■ Work instructions: Copy every text line in the data below without changing anything, and leave out the pictures.

■ Extracted records:
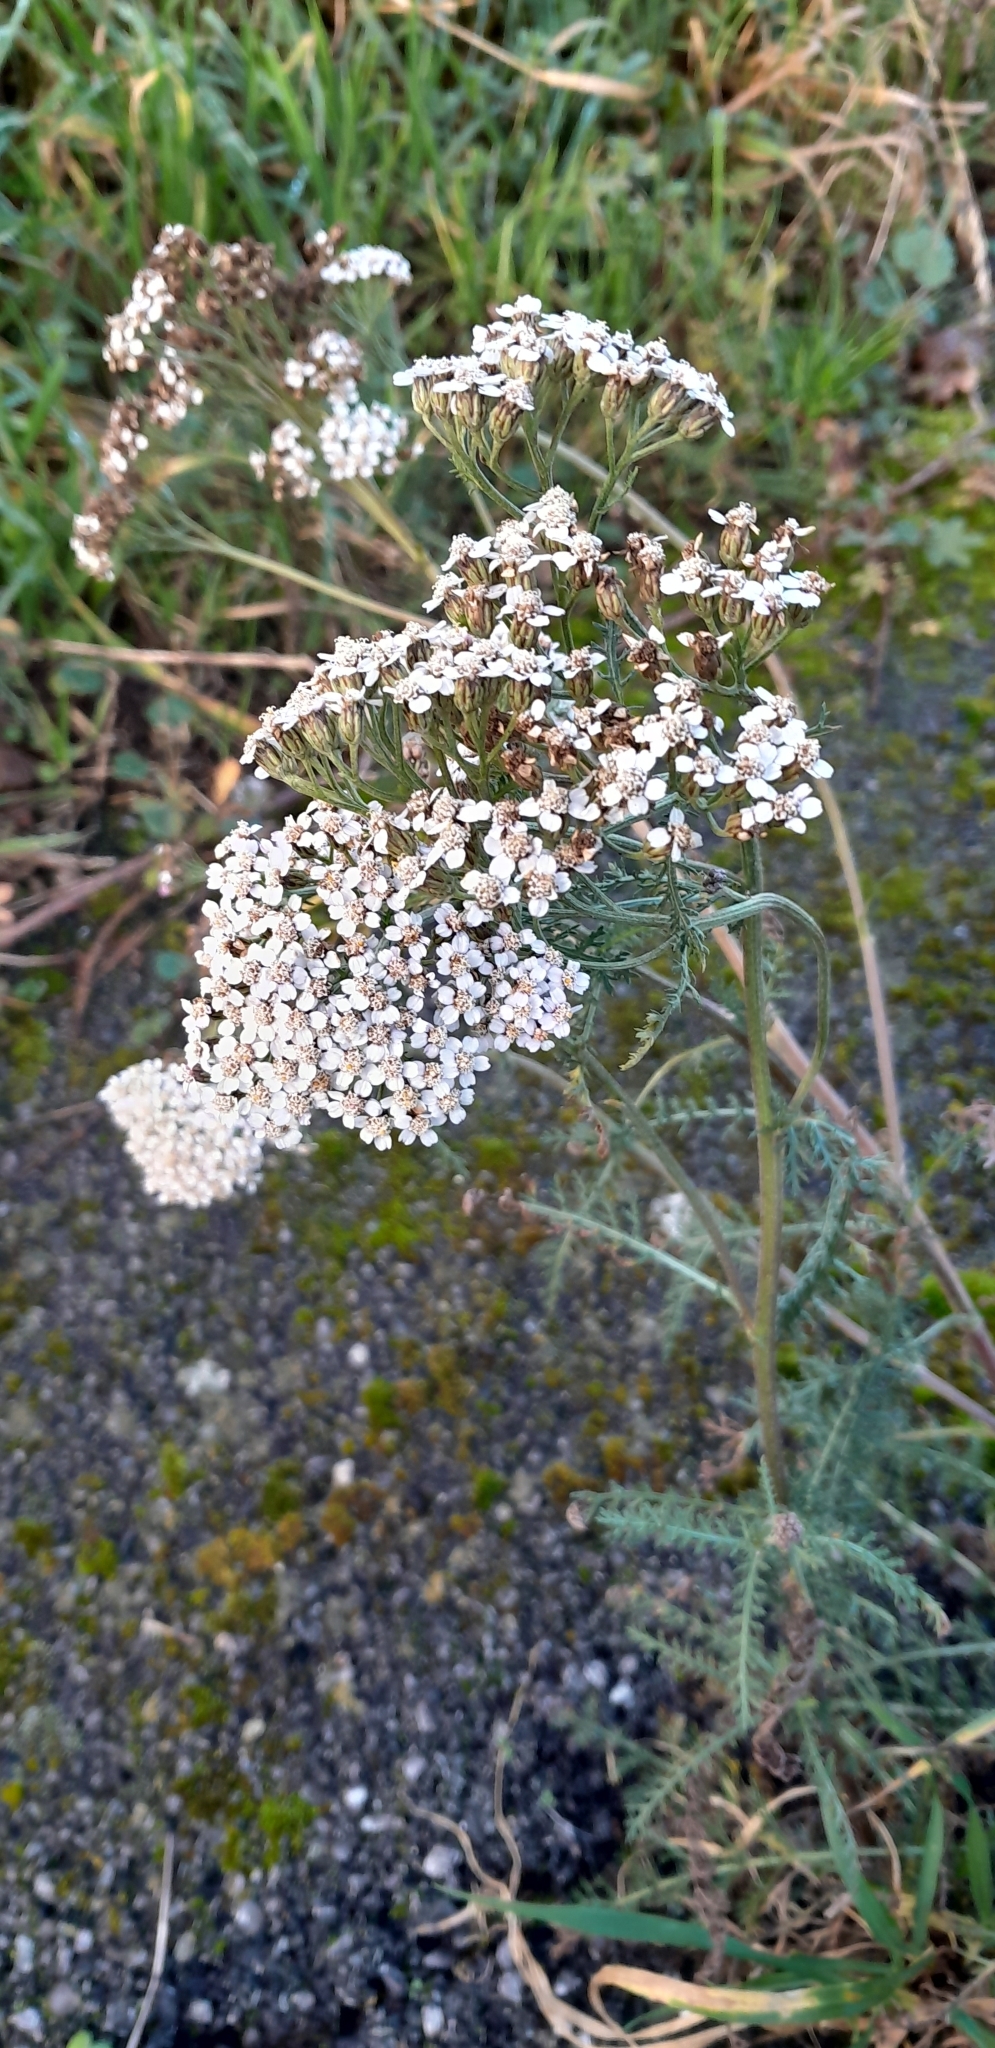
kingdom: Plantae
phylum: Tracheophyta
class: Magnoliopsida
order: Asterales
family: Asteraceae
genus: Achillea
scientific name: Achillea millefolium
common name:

■ Exercise output:
kingdom: Plantae
phylum: Tracheophyta
class: Magnoliopsida
order: Asterales
family: Asteraceae
genus: Achillea
scientific name: Achillea millefolium
common name:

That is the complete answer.